- [EXCERPT]
A Programmer’s Guide To Effective Debugging
As a software developer, I can guarantee you one thing for sure: you are going to spend a great deal of time debugging code.
There are certain constants in life which are unavoidable: death, taxes, and programmers creating bugs.
Since so much of your time will be spent debugging code, it’s probably a good idea to be good at debugging, don’t ya think?
Unfortunately, many developers—even highly experienced ones—tend to, well… suck.
There are plenty of developers who can whip through new features and sling code around like nobody’s business, but who cleans up the mess of bugs they leave behind?
It’s one thing to know how to write good code; it’s another thing to know how to debug the ugliest code you’ve ever seen in your life that was written by the legendary Bob who built the whole first version of the application in 48 hours in his basement, but was kind of an “odd” fellow.
Fortunately, debugging, like any other skill, is something that can be learned.
If you apply the right techniques and practice, you can become great at it.
Who knows? You might even enjoy it.
It’s about taking a systematic approach to the problem—not rushing it, and not expecting you can just find the problem, get in, and get out.
It’s about staying calm and collected: attacking the problem from a logical and analytical perspective instead of an emotional one.
In this chapter, I’m going to lay out a systematic approach to debugging, which will help you to avoid that dreaded debugger mindset and take your debugging skills to the next level.
What Is Debugging?
Before we dive deep, let’s go shallow.
What exactly is debugging?
It seems pretty obvious, right?
You open up the debugger and you “debug” problems with the code.
Ah, but that is where you are wrong.
Debugging has nothing to do with the debugger.
Debugging has everything to do with finding the source of a problem in a code base, identifying the possible causes, testing out hypotheses until the ultimate root cause is found, and then eventually eliminating that cause and ensuring that it will never happen again.
Ok, I suppose we could call that fixing bugs. Semantics.
The point is, debugging is more than fiddling around in a debugger and changing code until it seems to work.
First Rule of Debugging: Don’t Use the Debugger
Ah, what’s this you say?

- [DATA SEGMENT]
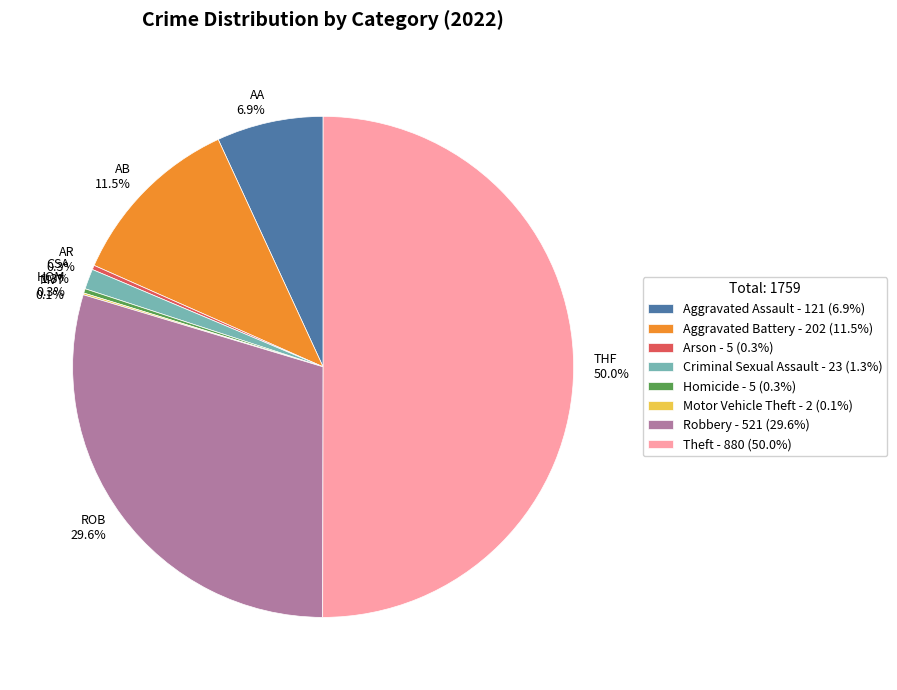

Which slice is the largest?

Theft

- [PROBLEM SET]
- 1) In one to three sentences, explain why the debugging guide says it is a good idea to be good at debugging.
- 2) Write the next part of the debugging guide, picking up after its final line, "Ah, what’s this you say?"
The data above has no connection to the debugging guide.

- [TASK ANSWERS]
- 1) Being good at debugging is worthwhile because a software developer is going to spend a great deal of time debugging code. Creating bugs is one of the unavoidable constants of a programmer's life.

- 2)
A new bug for me to fix?
Oh, this is a hairy one?
Have no fear, sir. I will unleash the full power of my mental arsenal on this unholy terror.
With that mindset, you the programmer sit down at your desk.
You fire up the debugger.
Carefully you step through the code.
Time seems to blur, minutes turn into hours, hours into weeks.
You are an old man sitting at the keyboard, still in the same debugging session, but somehow you are “closer.”
Your children have all grown. Your wife has left you.
The only thing that remains is… the bug.
The first thing most programmers do when they want to debug an issue in the code is to fire up the good old debugger and start looking around.
Don’t do this.
The debugger should be your last resort.
When you fire up the debugger immediately, you are effectively saying, “I don’t have any idea what is causing the issue, but I’m just going to look around and see.”
It’s like when your car breaks down and you don’t know jack shit about cars, so you open up the hood and look for something wrong.
What are you looking for?
You don’t even know.
Don’t get me wrong.
The debugger is a wonderful and powerful tool.
Used properly, the debugger can help you solve all kinds of problems and can help you see what happens when your code is running.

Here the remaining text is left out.